Rewrite the stretch of lines from the first one through the line containing "What is the difference between the maximum and minimum", substituting "data set" for "series" and changing nothing else. Give only those lines.

═══

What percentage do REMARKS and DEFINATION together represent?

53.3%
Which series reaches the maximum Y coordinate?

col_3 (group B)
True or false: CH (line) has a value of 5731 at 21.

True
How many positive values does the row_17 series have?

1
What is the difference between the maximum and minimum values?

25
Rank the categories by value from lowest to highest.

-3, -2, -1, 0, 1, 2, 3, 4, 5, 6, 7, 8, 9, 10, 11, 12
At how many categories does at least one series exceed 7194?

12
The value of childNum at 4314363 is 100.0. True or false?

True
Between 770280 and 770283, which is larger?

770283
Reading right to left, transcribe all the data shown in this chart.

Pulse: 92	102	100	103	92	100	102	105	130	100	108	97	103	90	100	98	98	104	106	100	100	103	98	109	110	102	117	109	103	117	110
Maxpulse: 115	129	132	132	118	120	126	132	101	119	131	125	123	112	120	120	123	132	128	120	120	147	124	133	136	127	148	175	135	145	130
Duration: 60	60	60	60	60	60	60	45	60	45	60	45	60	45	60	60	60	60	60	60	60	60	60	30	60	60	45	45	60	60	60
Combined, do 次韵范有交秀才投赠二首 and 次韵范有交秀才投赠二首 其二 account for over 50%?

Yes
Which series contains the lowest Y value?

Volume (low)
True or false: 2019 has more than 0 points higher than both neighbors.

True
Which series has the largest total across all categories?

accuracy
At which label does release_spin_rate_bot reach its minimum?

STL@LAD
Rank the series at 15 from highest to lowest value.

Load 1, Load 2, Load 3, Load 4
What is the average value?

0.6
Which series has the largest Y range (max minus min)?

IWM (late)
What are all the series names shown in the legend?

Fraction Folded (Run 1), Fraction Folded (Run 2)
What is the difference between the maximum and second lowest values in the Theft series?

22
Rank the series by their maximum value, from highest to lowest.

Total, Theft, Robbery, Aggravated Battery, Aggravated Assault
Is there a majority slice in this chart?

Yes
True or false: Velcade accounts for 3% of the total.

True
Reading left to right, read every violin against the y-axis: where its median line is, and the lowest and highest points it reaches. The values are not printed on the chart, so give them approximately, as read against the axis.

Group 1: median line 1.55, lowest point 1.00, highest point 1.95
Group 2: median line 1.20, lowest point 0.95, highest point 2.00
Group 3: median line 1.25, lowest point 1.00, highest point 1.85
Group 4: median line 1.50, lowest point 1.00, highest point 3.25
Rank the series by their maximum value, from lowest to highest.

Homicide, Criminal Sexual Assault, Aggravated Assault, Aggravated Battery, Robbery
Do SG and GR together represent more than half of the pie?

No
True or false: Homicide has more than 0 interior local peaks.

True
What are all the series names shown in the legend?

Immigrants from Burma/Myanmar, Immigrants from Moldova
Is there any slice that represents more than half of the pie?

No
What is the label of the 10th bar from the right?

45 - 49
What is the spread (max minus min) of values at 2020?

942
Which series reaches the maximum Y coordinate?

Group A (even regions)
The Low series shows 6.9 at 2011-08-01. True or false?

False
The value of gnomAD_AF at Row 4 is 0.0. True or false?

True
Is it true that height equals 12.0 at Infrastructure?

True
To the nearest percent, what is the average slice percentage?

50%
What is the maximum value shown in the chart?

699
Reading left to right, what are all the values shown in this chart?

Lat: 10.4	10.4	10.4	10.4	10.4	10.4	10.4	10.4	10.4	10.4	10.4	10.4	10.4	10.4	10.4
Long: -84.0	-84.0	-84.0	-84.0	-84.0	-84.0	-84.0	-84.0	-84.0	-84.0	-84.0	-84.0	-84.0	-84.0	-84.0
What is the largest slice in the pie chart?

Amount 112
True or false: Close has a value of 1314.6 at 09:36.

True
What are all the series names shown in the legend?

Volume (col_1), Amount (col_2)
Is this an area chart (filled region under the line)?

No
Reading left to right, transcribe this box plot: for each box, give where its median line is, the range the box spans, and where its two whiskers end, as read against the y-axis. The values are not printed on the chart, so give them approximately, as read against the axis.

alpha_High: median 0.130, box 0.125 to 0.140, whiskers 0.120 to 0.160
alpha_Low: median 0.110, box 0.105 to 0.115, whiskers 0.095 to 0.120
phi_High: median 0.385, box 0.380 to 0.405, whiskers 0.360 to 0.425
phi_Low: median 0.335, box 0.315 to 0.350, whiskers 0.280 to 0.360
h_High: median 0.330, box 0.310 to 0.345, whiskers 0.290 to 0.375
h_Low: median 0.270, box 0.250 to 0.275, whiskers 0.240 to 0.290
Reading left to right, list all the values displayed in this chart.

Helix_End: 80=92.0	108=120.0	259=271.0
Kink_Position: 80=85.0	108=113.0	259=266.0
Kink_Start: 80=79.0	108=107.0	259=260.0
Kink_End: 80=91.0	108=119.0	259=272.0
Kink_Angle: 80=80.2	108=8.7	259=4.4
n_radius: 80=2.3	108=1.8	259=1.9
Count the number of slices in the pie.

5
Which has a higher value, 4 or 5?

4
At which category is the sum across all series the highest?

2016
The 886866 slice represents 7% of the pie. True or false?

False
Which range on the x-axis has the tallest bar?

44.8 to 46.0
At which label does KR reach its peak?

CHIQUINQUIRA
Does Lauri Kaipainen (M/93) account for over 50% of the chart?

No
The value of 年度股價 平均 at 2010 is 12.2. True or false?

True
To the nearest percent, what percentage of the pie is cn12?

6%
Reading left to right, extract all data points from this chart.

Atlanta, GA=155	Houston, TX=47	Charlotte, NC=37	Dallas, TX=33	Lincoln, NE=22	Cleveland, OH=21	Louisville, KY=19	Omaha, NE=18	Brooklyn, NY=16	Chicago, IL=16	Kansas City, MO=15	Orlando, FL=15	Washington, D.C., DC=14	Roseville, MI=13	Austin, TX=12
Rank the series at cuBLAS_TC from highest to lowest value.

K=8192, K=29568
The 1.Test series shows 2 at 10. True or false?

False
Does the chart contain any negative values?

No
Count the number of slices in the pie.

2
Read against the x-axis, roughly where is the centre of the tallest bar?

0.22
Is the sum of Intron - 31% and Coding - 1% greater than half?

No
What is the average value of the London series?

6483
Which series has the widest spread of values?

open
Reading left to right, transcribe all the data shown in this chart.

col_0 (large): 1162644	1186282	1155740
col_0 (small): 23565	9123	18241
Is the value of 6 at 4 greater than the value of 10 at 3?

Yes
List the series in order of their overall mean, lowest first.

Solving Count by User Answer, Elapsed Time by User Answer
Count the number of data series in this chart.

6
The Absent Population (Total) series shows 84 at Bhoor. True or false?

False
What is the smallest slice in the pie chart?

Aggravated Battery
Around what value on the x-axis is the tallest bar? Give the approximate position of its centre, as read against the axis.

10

═══

Response for this exercise:
What percentage do REMARKS and DEFINATION together represent?

53.3%
Which data set reaches the maximum Y coordinate?

col_3 (group B)
True or false: CH (line) has a value of 5731 at 21.

True
How many positive values does the row_17 data set have?

1
What is the difference between the maximum and minimum values?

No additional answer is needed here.